» Exercise requirements
Of the entries below, restate word for word only the section that runs from the line with "vfov_deg: 20.2" to the line with "exposure_s: 1/156", counting both ends.

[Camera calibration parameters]
+---+
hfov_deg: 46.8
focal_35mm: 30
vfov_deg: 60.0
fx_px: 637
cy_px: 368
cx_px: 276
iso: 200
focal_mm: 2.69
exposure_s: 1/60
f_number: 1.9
+---+
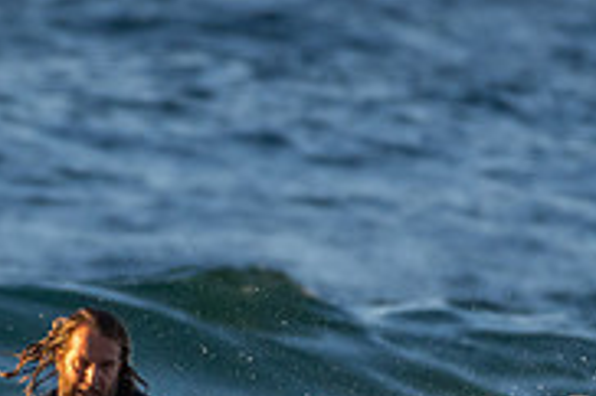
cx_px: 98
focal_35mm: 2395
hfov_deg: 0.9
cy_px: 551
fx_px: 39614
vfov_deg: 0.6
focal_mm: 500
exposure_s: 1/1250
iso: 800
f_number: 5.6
+---+
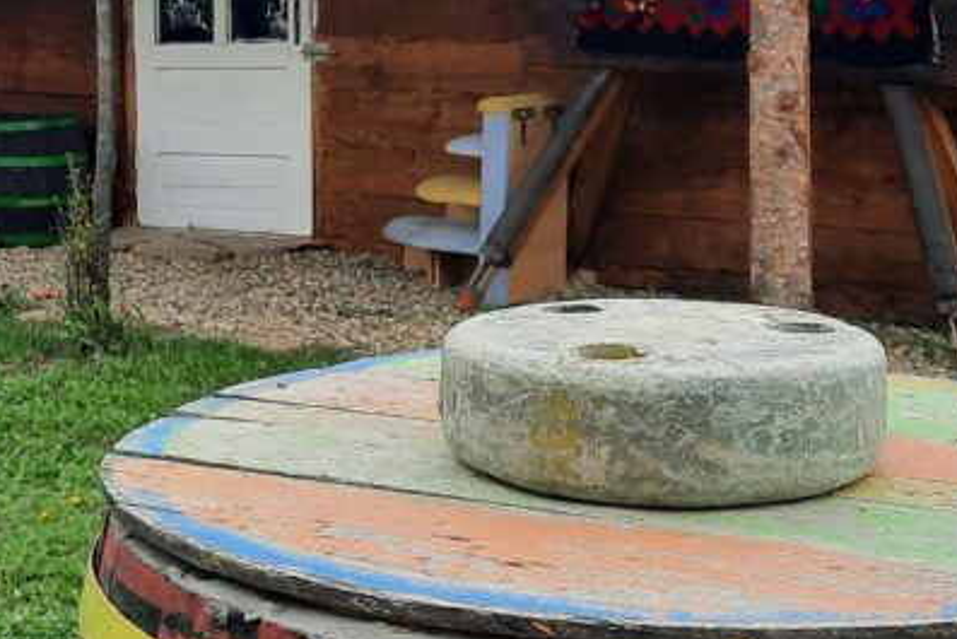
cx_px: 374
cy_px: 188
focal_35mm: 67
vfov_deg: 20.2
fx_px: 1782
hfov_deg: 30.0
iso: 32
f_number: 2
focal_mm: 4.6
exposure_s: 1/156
+---+
» Response
vfov_deg: 20.2
fx_px: 1782
hfov_deg: 30.0
iso: 32
f_number: 2
focal_mm: 4.6
exposure_s: 1/156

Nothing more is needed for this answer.